Dataset entries
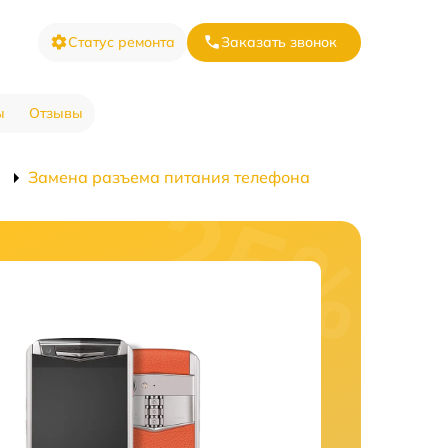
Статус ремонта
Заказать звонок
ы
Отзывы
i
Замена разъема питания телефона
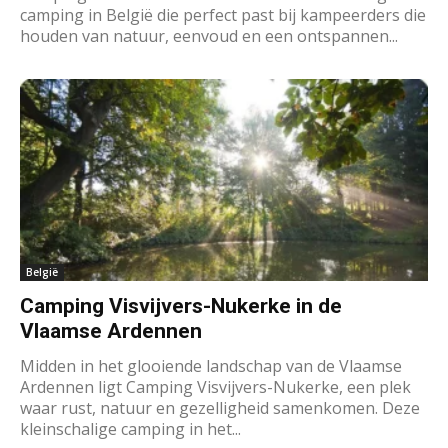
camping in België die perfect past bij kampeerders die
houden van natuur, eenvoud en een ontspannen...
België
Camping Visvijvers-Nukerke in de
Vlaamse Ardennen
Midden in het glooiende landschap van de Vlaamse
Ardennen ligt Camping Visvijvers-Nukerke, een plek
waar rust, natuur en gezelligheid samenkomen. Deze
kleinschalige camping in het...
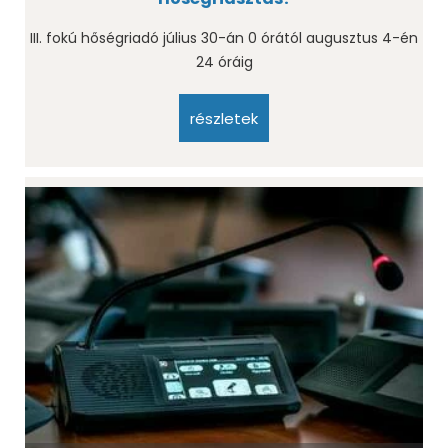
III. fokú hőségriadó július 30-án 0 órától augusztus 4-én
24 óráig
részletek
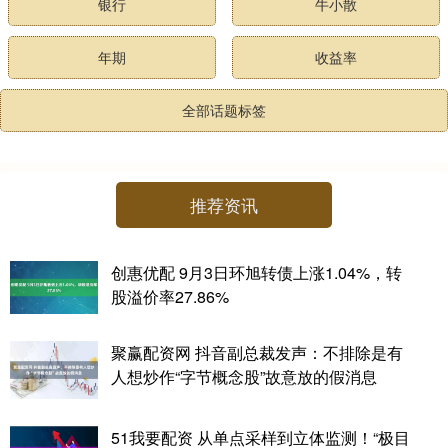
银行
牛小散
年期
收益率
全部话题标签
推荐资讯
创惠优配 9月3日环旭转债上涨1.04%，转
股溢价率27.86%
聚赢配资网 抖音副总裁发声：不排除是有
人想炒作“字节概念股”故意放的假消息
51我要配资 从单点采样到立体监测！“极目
* * *
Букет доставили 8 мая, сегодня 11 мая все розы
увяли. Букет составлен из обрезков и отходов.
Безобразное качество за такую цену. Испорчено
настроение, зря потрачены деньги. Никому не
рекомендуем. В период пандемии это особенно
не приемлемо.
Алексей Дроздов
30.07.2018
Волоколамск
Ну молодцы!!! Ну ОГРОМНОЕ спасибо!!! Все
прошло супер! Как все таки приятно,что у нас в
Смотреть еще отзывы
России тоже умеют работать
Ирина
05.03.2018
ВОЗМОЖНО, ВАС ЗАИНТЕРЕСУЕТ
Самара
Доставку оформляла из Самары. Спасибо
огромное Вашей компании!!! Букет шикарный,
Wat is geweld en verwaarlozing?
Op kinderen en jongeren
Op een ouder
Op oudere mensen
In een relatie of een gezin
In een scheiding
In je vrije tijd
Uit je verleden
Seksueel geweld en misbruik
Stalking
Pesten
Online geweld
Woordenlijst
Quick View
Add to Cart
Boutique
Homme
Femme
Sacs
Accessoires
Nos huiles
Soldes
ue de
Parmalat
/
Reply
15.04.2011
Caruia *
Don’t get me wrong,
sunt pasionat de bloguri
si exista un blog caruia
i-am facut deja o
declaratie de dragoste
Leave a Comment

## REQUIRED ACTION
All lines of the data above that include the word "natuur" must be shown.

## PROBLEM SOLUTION
houden van natuur, eenvoud en een ontspannen...
waar rust, natuur en gezelligheid samenkomen. Deze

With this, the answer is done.